Plumbing a laboratory with a standard frequency makes a lot of sense if the lab uses multiple frequency counters, spectrum analyzers, and other frequency-dependent test equipment. Rather than spending time keeping all of the instruments' oscillators in calibration or buying expensive, high-precision oscillators, you can use the circuit in Figure 1 to distribute a single calibrated frequency source to the external-reference input of each instrument. The circuit represents a simple, 10-MHz source and distribution amplifier. The output comes not from the emitter or collector of the Colpitts-oscillator transistor, Q1, but rather from the current flowing in the 10-MHz crystal. The common-base stage, Q2, converts this current into a voltage and establishes the correct dc level for the output amplifier, IC1. This IC contains four gain-of-two buffers with 110-MHz, 3-dB bandwidth and can drive double-terminated 50 or 75 Ω loads.

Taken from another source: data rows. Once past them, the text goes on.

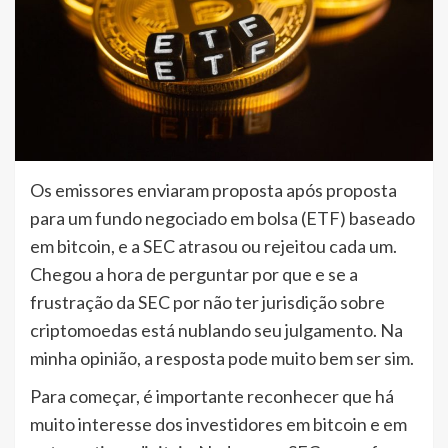
Os emissores enviaram proposta após proposta
para um fundo negociado em bolsa (ETF) baseado
em bitcoin, e a SEC atrasou ou rejeitou cada um.
Chegou a hora de perguntar por que e se a
frustração da SEC por não ter jurisdição sobre
criptomoedas está nublando seu julgamento. Na
minha opinião, a resposta pode muito bem ser sim.
Para começar, é importante reconhecer que há
muito interesse dos investidores em bitcoin e em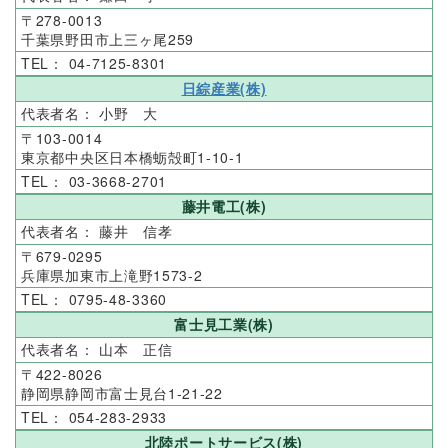
278-0013
千葉県野田市上三ヶ尾259
04-7125-8301
日綜産業(株)
小野 大
103-0014
東京都中央区日本橋蛎殻町1-10-1
03-3668-2701
藤井電工(株)
藤井 信孝
679-0295
兵庫県加東市上滝野1573-2
0795-48-3360
富士見工業(株)
山本 正信
422-8026
静岡県静岡市富士見台1-21-22
054-283-2933
北陸ポートサービス(株)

|Figure 1.||A laboratorywide distribution system is an alternative to multiple frequency sources.|
As Figure 1 shows, the outputs use 75 Ω impedance levels to take advantage of inexpensive F-type connector hardware and low-cost video coaxial cable. IC1 also provides good isolation between its outputs, so that changes in loading on one output do not affect the other outputs. The circuit delivers more than 6 dBm to each termination. If high accuracy and low drift are critical needs, you can substitute Hewlett-Packard's HP10811A component oscillator for the Colpitts oscillator. Connect the HP10811A's output through a 510 Ω resistor and a 10-nF coupling capacitor, directly to the emitter of Q2. If you need more than four outputs, you can duplicate the IC1 stage as many times as necessary.